[Data extracted from a collection]

::::

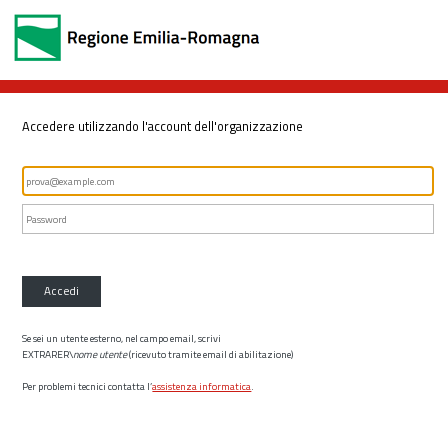
Accedere utilizzando l'account dell'organizzazione
Accedi
Se sei un utente esterno, nel campo email, scrivi
EXTRARER\
nome utente
(ricevuto tramite email di abilitazione)
Per problemi tecnici contatta l’
assistenza informatica
.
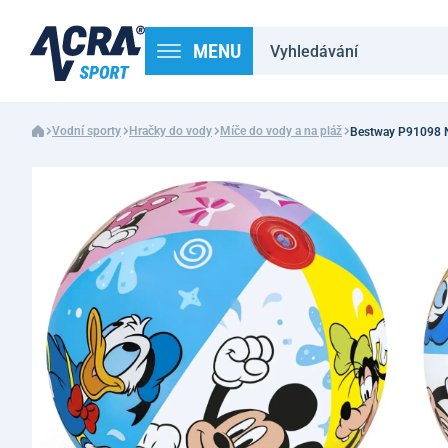
MENU
Vodní sporty
Hračky do vody
Míče do vody a na pláž
Bestway P91098 N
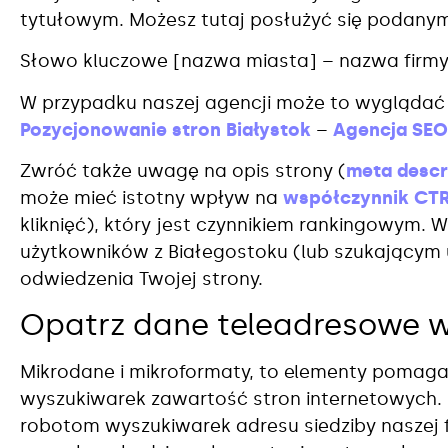
tytułowym. Możesz tutaj posłużyć się podany
Słowo kluczowe [nazwa miasta] – nazwa firm
W przypadku naszej agencji może to wyglądać
Pozycjonowanie stron Białystok
–
Agencja SEO
Zwróć także uwagę na opis strony (
meta descr
może mieć istotny wpływ na
współczynnik CT
kliknięć), który jest czynnikiem rankingowym. 
użytkowników z Białegostoku (lub szukającym 
odwiedzenia Twojej strony.
Opatrz dane teleadresowe 
Mikrodane i mikroformaty, to elementy pomag
wyszukiwarek zawartość stron internetowych.
robotom wyszukiwarek adresu siedziby naszej f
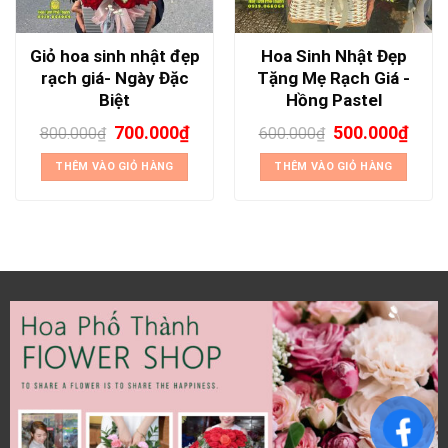
Giỏ hoa sinh nhật đẹp
Hoa Sinh Nhật Đẹp
rạch giá- Ngày Đặc
Tặng Mẹ Rạch Giá -
Biệt
Hồng Pastel
700.000
₫
500.000
₫
800.000
₫
600.000
₫
THÊM VÀO GIỎ HÀNG
THÊM VÀO GIỎ HÀNG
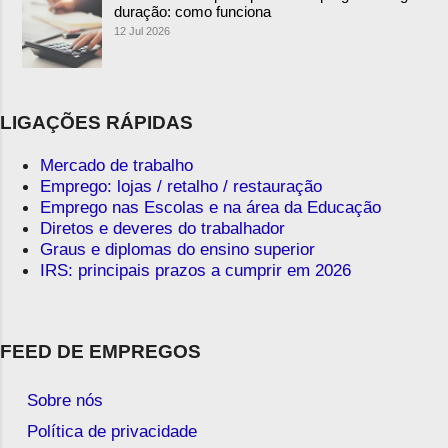
duração: como funciona
12 Jul 2026
LIGAÇÕES RÁPIDAS
Mercado de trabalho
Emprego: lojas / retalho / restauração
Emprego nas Escolas e na área da Educação
Diretos e deveres do trabalhador
Graus e diplomas do ensino superior
IRS: principais prazos a cumprir em 2026
FEED DE EMPREGOS
Sobre nós
Política de privacidade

::::

> _What this task involves_:
Copy every line in the records above that contains the word "utente".

> _Reply to the task_:
Se sei un utente esterno, nel campo email, scrivi
nome utente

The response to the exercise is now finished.